→ Brief:
The following data has a line with "right front paw: (200, 639)" and a line with "left hip: (563, 453)". Write out exactly those lines and all the lines between them.

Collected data
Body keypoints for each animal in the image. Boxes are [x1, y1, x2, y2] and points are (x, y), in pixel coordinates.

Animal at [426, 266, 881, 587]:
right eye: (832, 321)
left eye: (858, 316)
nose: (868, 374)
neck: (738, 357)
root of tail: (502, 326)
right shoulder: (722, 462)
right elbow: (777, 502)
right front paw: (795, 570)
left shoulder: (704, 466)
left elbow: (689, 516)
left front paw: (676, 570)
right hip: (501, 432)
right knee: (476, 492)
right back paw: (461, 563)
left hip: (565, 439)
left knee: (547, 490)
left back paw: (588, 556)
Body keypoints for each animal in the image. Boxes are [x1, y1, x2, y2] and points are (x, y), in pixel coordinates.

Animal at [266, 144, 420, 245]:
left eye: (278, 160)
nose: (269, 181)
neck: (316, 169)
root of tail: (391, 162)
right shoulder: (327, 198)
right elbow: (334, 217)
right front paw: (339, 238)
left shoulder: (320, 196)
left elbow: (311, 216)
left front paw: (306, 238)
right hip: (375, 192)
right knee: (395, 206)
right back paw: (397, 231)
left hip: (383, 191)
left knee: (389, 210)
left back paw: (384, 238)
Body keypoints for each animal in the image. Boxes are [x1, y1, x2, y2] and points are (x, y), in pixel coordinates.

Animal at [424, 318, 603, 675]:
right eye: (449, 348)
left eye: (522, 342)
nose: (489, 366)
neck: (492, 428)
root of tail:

---

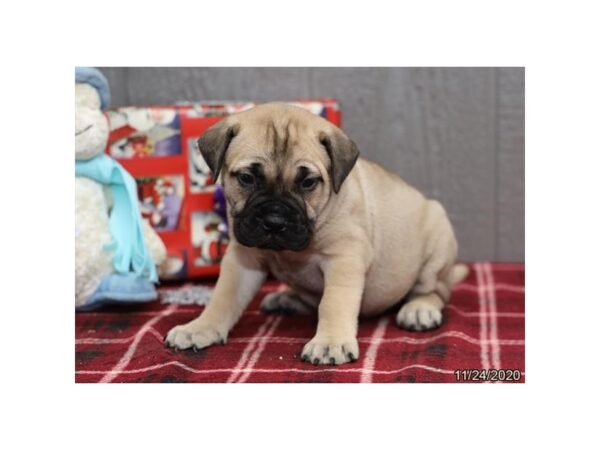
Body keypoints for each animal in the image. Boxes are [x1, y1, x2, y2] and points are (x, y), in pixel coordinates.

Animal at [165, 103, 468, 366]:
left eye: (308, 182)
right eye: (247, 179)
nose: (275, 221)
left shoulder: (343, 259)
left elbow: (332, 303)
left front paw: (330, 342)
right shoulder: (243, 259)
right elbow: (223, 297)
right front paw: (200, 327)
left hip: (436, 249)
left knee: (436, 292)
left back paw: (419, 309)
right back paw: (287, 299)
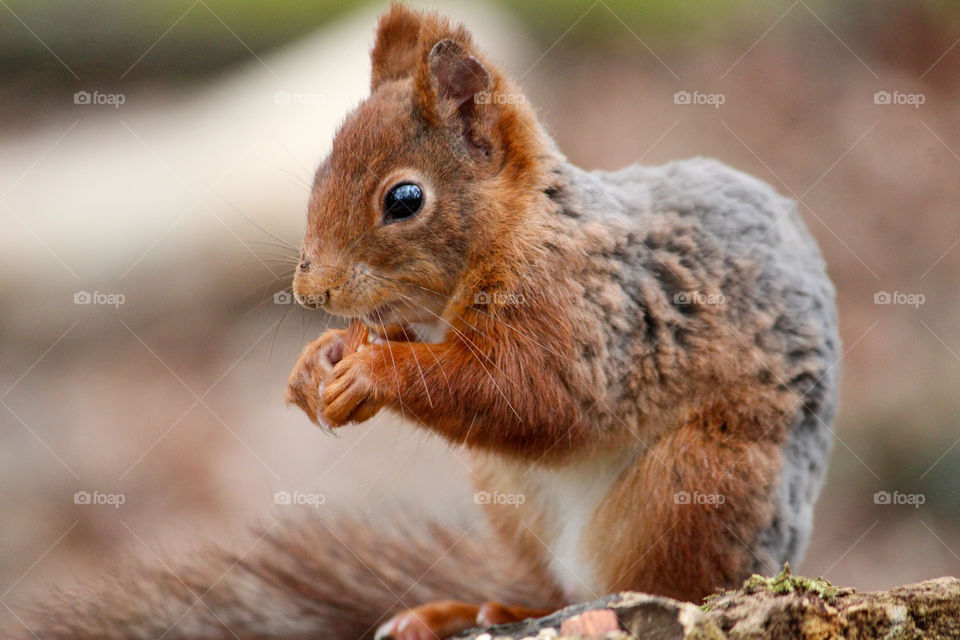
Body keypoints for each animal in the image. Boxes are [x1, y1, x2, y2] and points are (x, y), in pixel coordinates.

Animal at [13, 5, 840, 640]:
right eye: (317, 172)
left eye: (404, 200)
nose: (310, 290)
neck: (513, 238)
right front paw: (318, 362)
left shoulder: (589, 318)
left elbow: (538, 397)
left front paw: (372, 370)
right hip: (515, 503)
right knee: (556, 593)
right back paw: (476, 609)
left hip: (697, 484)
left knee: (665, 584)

---

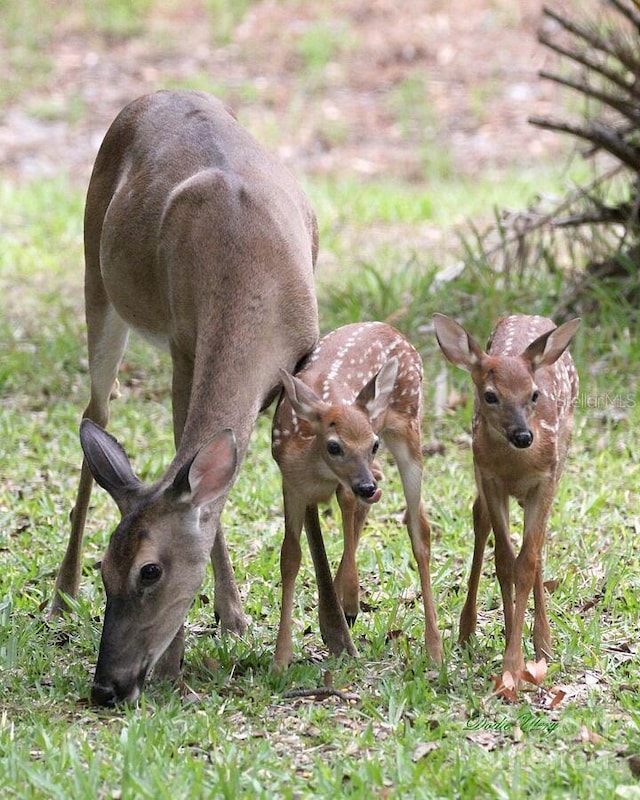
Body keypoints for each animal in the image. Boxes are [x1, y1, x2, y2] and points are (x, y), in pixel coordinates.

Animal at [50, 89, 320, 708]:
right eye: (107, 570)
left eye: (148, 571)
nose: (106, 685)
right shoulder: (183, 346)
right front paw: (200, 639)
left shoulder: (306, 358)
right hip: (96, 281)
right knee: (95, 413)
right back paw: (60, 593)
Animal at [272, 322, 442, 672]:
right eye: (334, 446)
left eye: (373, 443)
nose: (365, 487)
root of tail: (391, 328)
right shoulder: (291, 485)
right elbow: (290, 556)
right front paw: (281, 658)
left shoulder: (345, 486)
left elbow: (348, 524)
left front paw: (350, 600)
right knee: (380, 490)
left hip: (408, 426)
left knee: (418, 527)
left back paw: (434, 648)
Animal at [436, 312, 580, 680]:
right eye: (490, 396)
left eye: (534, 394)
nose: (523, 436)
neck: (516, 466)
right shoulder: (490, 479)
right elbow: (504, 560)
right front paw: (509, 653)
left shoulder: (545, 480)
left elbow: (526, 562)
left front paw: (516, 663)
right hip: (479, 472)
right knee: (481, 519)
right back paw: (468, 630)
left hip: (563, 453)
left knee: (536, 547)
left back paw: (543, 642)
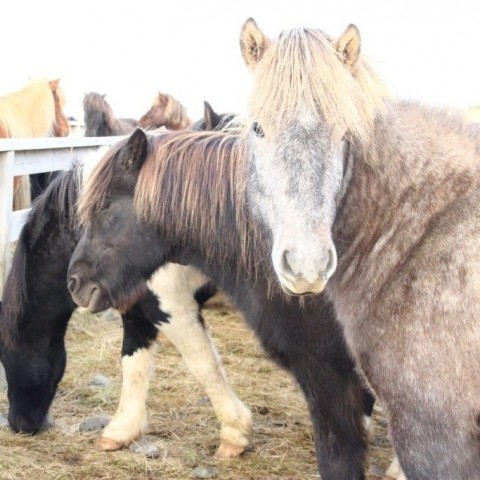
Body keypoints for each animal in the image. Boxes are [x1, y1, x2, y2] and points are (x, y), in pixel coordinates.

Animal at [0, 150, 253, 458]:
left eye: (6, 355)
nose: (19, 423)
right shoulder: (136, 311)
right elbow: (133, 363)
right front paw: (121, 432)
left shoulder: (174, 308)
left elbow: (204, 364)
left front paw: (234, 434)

→ Exercise solution:
right front paw: (200, 639)
left shoulder: (306, 358)
right hip: (96, 281)
right knee: (95, 413)
right back paw: (60, 593)
Animal at [272, 322, 442, 672]:
right eye: (334, 446)
left eye: (373, 443)
nose: (365, 487)
root of tail: (391, 328)
right shoulder: (291, 485)
right elbow: (290, 556)
right front paw: (281, 658)
left shoulder: (345, 486)
left elbow: (348, 524)
left front paw: (350, 600)
right knee: (380, 490)
left hip: (408, 426)
left knee: (418, 527)
left back paw: (434, 648)
Animal at [436, 312, 580, 680]:
right eye: (490, 396)
left eye: (534, 394)
nose: (523, 436)
neck: (516, 466)
right shoulder: (490, 479)
right elbow: (504, 560)
right front paw: (509, 653)
left shoulder: (545, 480)
left elbow: (526, 562)
left front paw: (516, 663)
right hip: (479, 472)
right knee: (481, 519)
right back paw: (468, 630)
left hip: (563, 453)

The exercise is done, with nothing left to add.